I have noticed that when I hold a small laser pointer close to a surface - my finger-tip, a table, or any other object - there is a distinct and very active halo with myriads of micoscopic, black, closely-packed dots in intense and erratic movement. The similarity to the well-known Brownian movement is striking and it occurred to me that, indeed, this is what is happening.
It has been suggested to me from another source that this is merely dust-motes floating around like the dust particles in a sunbeam or moonbeam (or any other ray of light) but in my opinion the intensity and infinite number of particles preclude such a simple explanation.

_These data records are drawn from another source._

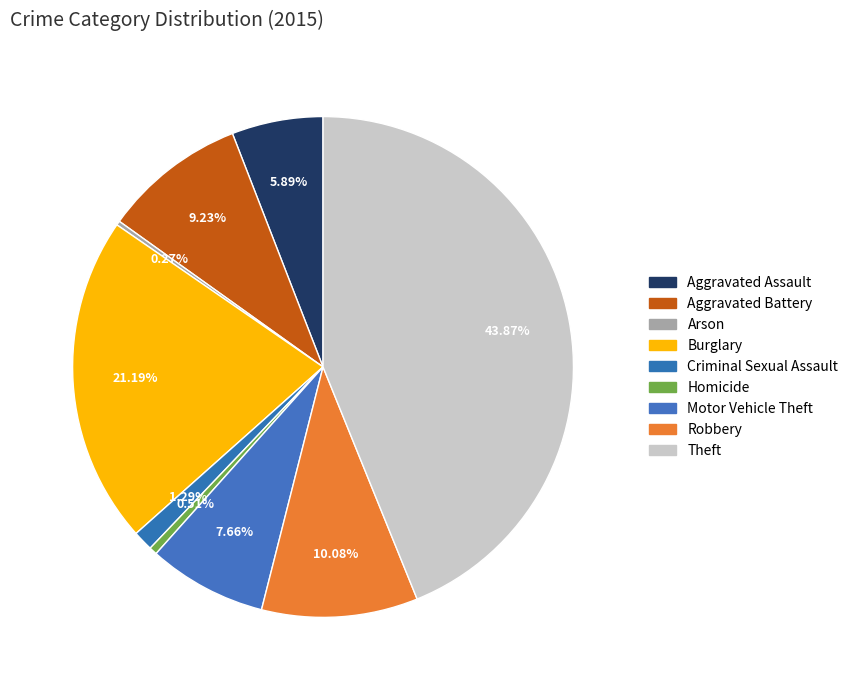

Rank the categories by value from lowest to highest.

Arson, Homicide, Criminal Sexual Assault, Aggravated Assault, Motor Vehicle Theft, Aggravated Battery, Robbery, Burglary, Theft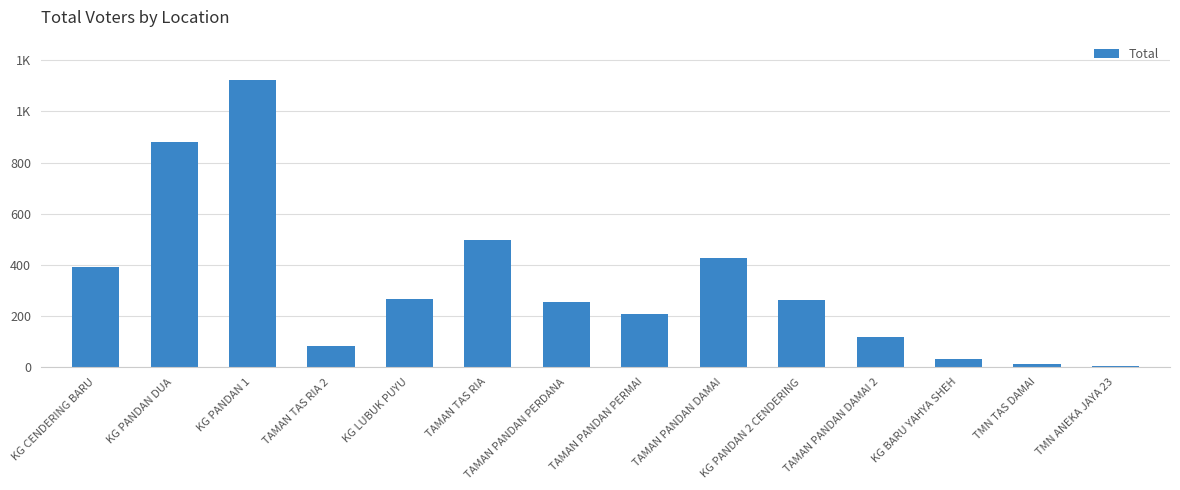

What is the maximum value shown in the chart?

1123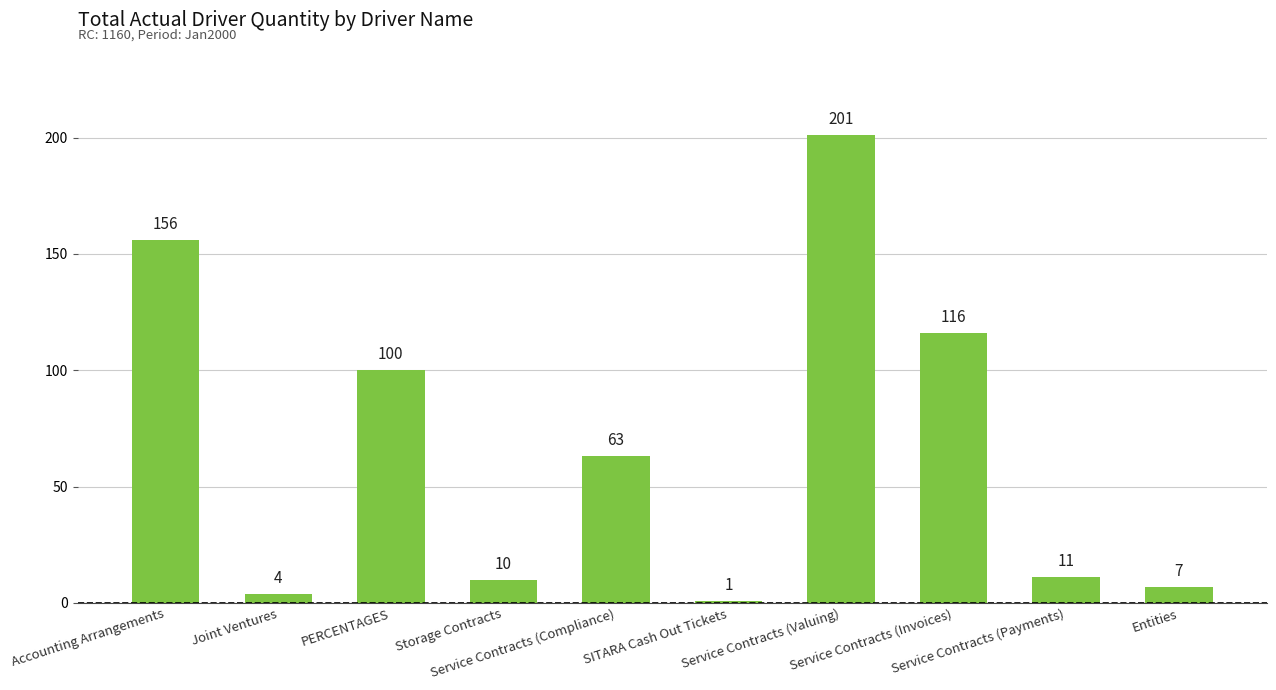

List the labels in order of value, smallest first.

SITARA Cash Out Tickets, Joint Ventures, Entities, Storage Contracts, Service Contracts (Payments), Service Contracts (Compliance), PERCENTAGES, Service Contracts (Invoices), Accounting Arrangements, Service Contracts (Valuing)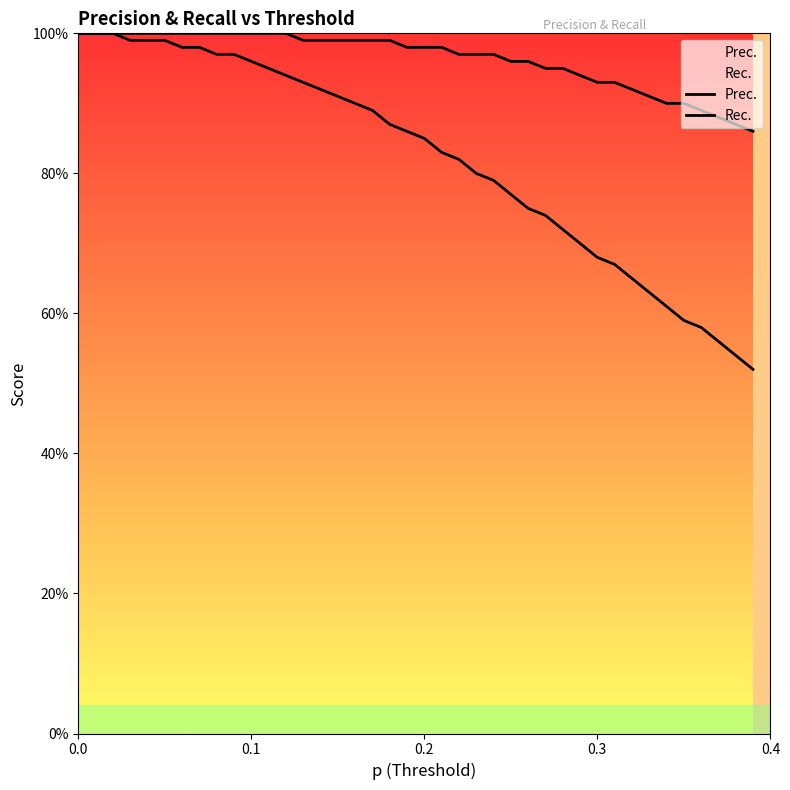

True or false: Prec. has a value of 1.6 at 5.

False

p.s. How will I know if my question prompts a reply?
- Selwyn Rose (age 72)
The only thing I can think of is that you may be experiencing the phenomenon of 'floaters' which are bits of flotsam and jetsam in the eyeball itself. I've seen them myself. The laser beam itself shouldn't have any effect per se.
Take a look at http://www.allaboutvision.com/conditions/spotsfloats.htm and see if this is relevant to your experience.
I would guess another phenomenon, although it would help to have a little better picture of what you're seeing. Laser reflections often show an oddly undulating blotchy dark-light pattern. The pattern moves in a strange way as you move your head. This results from coherent interference between the laser light scattered off different things. The light reaching some part of our eye can consist of light following slightly different paths, with the wave-fronts either accidentally adding up or accidentally canceling. An ordinary light source would show a similar effect, but its pattern is changing so rapidly that you just see the blurred-out average, with all the blotches removed. Mike W.